Monday, October 1, 2007

Wine Tonight:: A Visit to Zen Bareru

Tonight on this edition of Wine Tonight, we’re featuring the newest and perhaps hottest celebrity in the world of wine, Yuji Chibikawa, proprietor of Zen Bareru in California’s fashionable Napa Valley.

From the outside, Zen Bareru looks just like any other wine bar, albeit a sleek, contemporary one, de rigeur for the Napa Valley. Then what’s so special about it?

The diminutive Chibikawa-san doesn’t serve wines per se to his patrons, he serves barrel samples.

That’s right: barrel samples.

For the uninitiated, before wine is bottled and readied for sale, it spends time in large oak barrels undergoing fermentation and other processes that transform it from grapes to the fabulous beverage that’s everyday becoming more and more popular in America.

There’s a multitude of choices facing a winemaker when it comes to fashioning the final product that appears in the bottle you take from the shelves at your local wine shop: Should the wine spend time in stainless steel tanks, or should it go into oak? If oak, new oak or aged oak? American oak? French oak? If steel tanks, new tanks or rusty ones? Should the wine undergo malolactic fermentation or not?

We don’t have time to cover what all these terms mean and frankly our audience could care less anyway, so let’s cut to the chase. Why barrel samples and not the finished product from the bottle? We asked the polite and gracious Chibikawa this question, and more.

WT: Why barrel samples? Why not wine?

YC: Why sushi or sashimi and not cooked fish or shellfish? You don’t have to cook a fish to appreciate it and in fact the raw version captures the essence of the flavors so much better, I think. You don’t have to “cook” a wine to appreciate it, either.

WT: And your patrons enjoy that?

YC: Standing room only every night, and we are turning people away at the door. These are all samples rated in the 90-point range by either Robert Parker or the Wine Spectator.

WT: What is your most popular wine – er, I mean barrel sample? Sorry, I can’t get used to referring to it that way.

YC: What most patrons do, since they are filthy rich or else have to act like they are, is to simply go the omakase route.

WT: Omakase?

YC: Yes, similar to the way it is handled in sushi bars; it translates to “put yourself in the hands of the chef.” In other words, they trust me to pick and choose what will be the best experience for them.

WT: Which is?

YC: Which is normally a selection of 6 or 7 one-ounce portions of barrel samples starting with the lighter white wines and progressing to the big, full-bodied reds. Some people opt for a smaller selection, or tell me they prefer whites or reds, but some heavy hitters want the whole tour- 14 or 15 courses. And some patrons want only pinot noir. I am happy to oblige.

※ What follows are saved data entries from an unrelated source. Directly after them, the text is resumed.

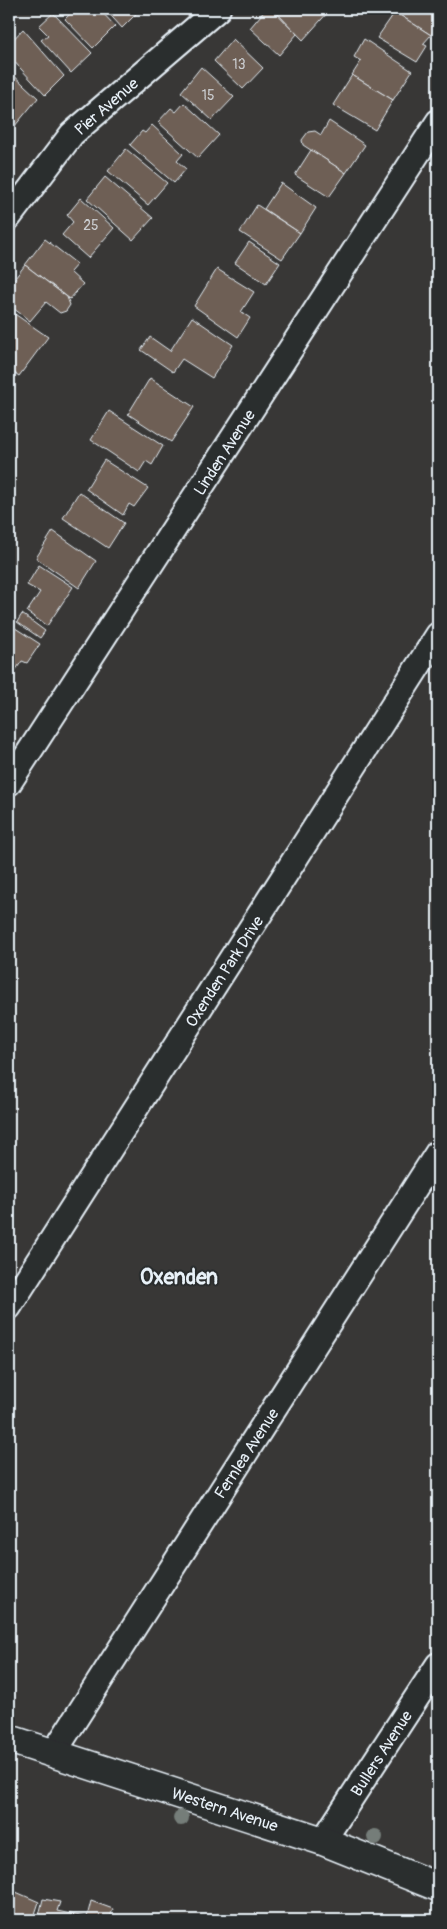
<svg xmlns="http://www.w3.org/2000/svg" width="447" height="1929" viewBox="0 0 447 1929" font-family="Pangolin,sans-serif">
<rect width="100%" height="100%" fill="#383736"/>
<filter id="ink" filterUnits="userSpaceOnUse"><feTurbulence type="fractalNoise" baseFrequency=".02" numOctaves="2"/><feDisplacementMap in="SourceGraphic" scale="10" xChannelSelector="R" yChannelSelector="G"/><feConvolveMatrix kernelMatrix="1 2 1 2 8 2 1 2 1" color-interpolation-filters="sRGB"/></filter>
<g filter="url(#ink)">
<g fill="#6e5f54" stroke="#e8f1f8">
<path d="M 72,9 L 99,9 L 115,26 L 93,48 L 65,19 L 73,11 Z"/>
<path d="M 105,9 L 141,9 L 122,28 Z"/>
<path d="M 266,9 L 273,9 L 297,34 L 279,55 L 250,28 Z"/>
<path d="M 273,9 L 329,9 L 330,10 L 303,40 Z"/>
<path d="M 390,9 L 438,9 L 438,23 L 431,35 Z"/>
<path d="M 395,12 L 431,35 L 423,44 L 427,46 L 417,62 L 377,38 Z"/>
<path d="M 53,13 L 92,53 L 71,73 L 41,40 L 48,35 L 39,26 Z"/>
<path d="M 23,29 L 64,76 L 45,95 L 9,56 L 9,44 Z"/>
<path d="M 233,39 L 263,68 L 243,89 L 214,61 Z"/>
<path d="M 364,39 L 412,71 L 393,100 L 352,75 L 361,61 L 354,57 Z"/>
<path d="M 201,67 L 234,97 L 212,120 L 181,92 Z"/>
<path d="M 9,71 L 38,98 L 9,133 Z"/>
<path d="M 352,75 L 393,100 L 375,130 L 333,105 Z"/>
<path d="M 184,103 L 219,135 L 198,158 L 158,122 L 171,108 L 176,112 Z"/>
<path d="M 329,121 L 365,145 L 346,173 L 303,145 L 302,140 L 308,132 L 315,131 L 321,135 Z"/>
<path d="M 152,125 L 183,154 L 177,161 L 186,169 L 174,183 L 130,145 L 142,131 L 145,133 Z"/>
<path d="M 126,149 L 167,183 L 148,205 L 108,171 Z"/>
<path d="M 311,150 L 346,173 L 329,197 L 295,175 Z"/>
<path d="M 105,177 L 153,218 L 133,240 L 87,199 Z"/>
<path d="M 281,183 L 316,208 L 300,233 L 264,209 Z"/>
<path d="M 81,198 L 114,228 L 88,258 L 62,235 L 73,222 L 67,215 Z"/>
<path d="M 257,205 L 300,233 L 282,259 L 240,232 Z"/>
<path d="M 45,239 L 77,264 L 70,272 L 83,284 L 70,299 L 25,265 Z"/>
<path d="M 249,242 L 280,263 L 266,284 L 235,263 Z"/>
<path d="M 25,265 L 67,297 L 70,305 L 66,311 L 60,313 L 46,302 L 30,321 L 9,305 L 9,302 L 14,295 L 9,291 L 9,286 Z"/>
<path d="M 217,269 L 254,292 L 241,312 L 250,318 L 238,337 L 194,306 Z"/>
<path d="M 9,310 L 48,337 L 19,376 L 9,369 Z"/>
<path d="M 192,317 L 233,345 L 212,378 L 182,359 L 173,372 L 141,350 L 150,337 L 170,351 Z"/>
<path d="M 150,378 L 194,407 L 171,442 L 128,414 Z"/>
<path d="M 109,411 L 163,446 L 152,465 L 146,461 L 139,472 L 91,440 Z"/>
<path d="M 104,460 L 148,488 L 134,507 L 129,504 L 123,515 L 86,489 Z"/>
<path d="M 79,492 L 124,523 L 108,548 L 63,518 Z"/>
<path d="M 53,531 L 96,561 L 79,588 L 36,558 Z"/>
<path d="M 39,565 L 73,587 L 47,626 L 27,612 L 40,592 L 27,585 Z"/>
<path d="M 22,614 L 45,631 L 40,638 L 17,622 Z"/>
<path d="M 9,624 L 40,644 L 27,663 L 22,661 L 12,675 L 9,674 Z"/>
<path d="M 9,680 L 15,684 L 9,693 Z"/>
<path d="M 9,1889 L 39,1902 L 33,1920 L 9,1920 Z"/>
<path d="M 43,1899 L 60,1902 L 57,1911 L 80,1916 L 87,1917 L 91,1901 L 113,1909 L 109,1920 L 38,1920 Z"/>
</g>
<g fill="none" stroke-linecap="round" stroke-linejoin="round">
<defs>
<g id="street">
<path d="M 9,217 L 72,134 L 218,9"/>
<path d="M 9,783 L 438,122"/>
<path d="M 9,1307 L 438,635"/>
<path d="M 53,1754 L 438,1152"/>
<path d="M 323,1841 L 438,1665"/>
</g>
<path id="secondary" d="M 9,1739 L 323,1841 L 438,1887"/>
</defs>
<use href="#street" stroke="#e8f1f8" stroke-width="28"/>
<use href="#secondary" stroke="#e8f1f8" stroke-width="31"/>
<use href="#street" stroke="#2a2d2e" stroke-width="24"/>
<use href="#secondary" stroke="#2a2d2e" stroke-width="28"/>
</g>
<g fill="#757d79">
<circle cx="181" cy="1818" r="8"/>
<circle cx="375" cy="1837" r="8"/>
</g>
</g>
<g text-anchor="middle" stroke-width="4" stroke-linejoin="round" paint-order="stroke">
<g font-size="14" fill="#cacccf">
<text x="239" y="69">13</text>
<text x="208" y="100">15</text>
<text x="91" y="230">25</text>
</g>
<g font-size="16" fill="#e8f1f8" stroke="#2a2d2e">
<text transform="translate(106 106) rotate(-41)" y="6">Pier Avenue</text>
<text transform="translate(224 452) rotate(-57)" y="6">Linden Avenue</text>
<text transform="translate(224 971) rotate(-57)" y="6">Oxenden Park Drive</text>
<text transform="translate(246 1453) rotate(-57)" y="6">Fernlea Avenue</text>
<text transform="translate(381 1753) rotate(-57)" y="6">Bullers Avenue</text>
<text transform="translate(225 1809) rotate(18)" y="6">Western Avenue</text>
</g>
<g font-size="21" font-weight="bold" fill="#e8f1f8" stroke="#2a2d2e">
<text x="179" y="1284">Oxenden</text>
</g>
</g>
<rect width="447" height="1929" fill="none" stroke="#2a2d2e" stroke-width="30"/>
<rect x="15" y="15" width="417" height="1899" fill="none" stroke="#e8f1f8" stroke-width="2" filter="url(#ink)"/>
</svg>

WT: Presentation is everything, I’m told. And you’re a master at that.

YC: We make it a point to put on a show of drawing out the samples from the barrel and using custom-made Riedel stemless crystal specially designed for this type of tasting. It’s artfully presented to the patron, arranged soothingly on a platter to be consumed right to left. Japanese-style, you know.

WT: Right to left..

YC: Yes, just like reading or writing in Japanese. It is done right to left, not left to right. If we see someone begin to consume the barrel sample on the left first, all of the barrel sample “chefs” will loudly point it out, ridiculing him and causing him to lose face in front of the entire room.

WT: Must be kind of embarrassing to the patron, no doubt.

YC: They learn quickly. As atonement, they have to stand up, bow, and ask us to please kill them.

WT: What’s the tariff for the barrel samples?

YC: These samples are of the highest, freshest quality. We do everything first class. Each sample may cost anywhere from $15 to $250. An omakase can run up to $3,000 or more.

WT: Yowie. But I guess that’s no different than many a sushi bar these days.

YC: Most people are afraid to even ask about price. And what price true quality? We offer something unique, wouldn’t you say?

WT: I would say. Yes, indeed. Last question, Yuji. What happens to the barrel samples that are left over?

YC: Left over? (shakes his head). No such thing.

WT: Thank you Chibikawa-san for a most instructive time!

YC: You are most welcome.

WT: And there you have tonight’s edition of Wine Tonight. From Zen Bareru in the Napa Valley, we’re signing off. See you tomorrow!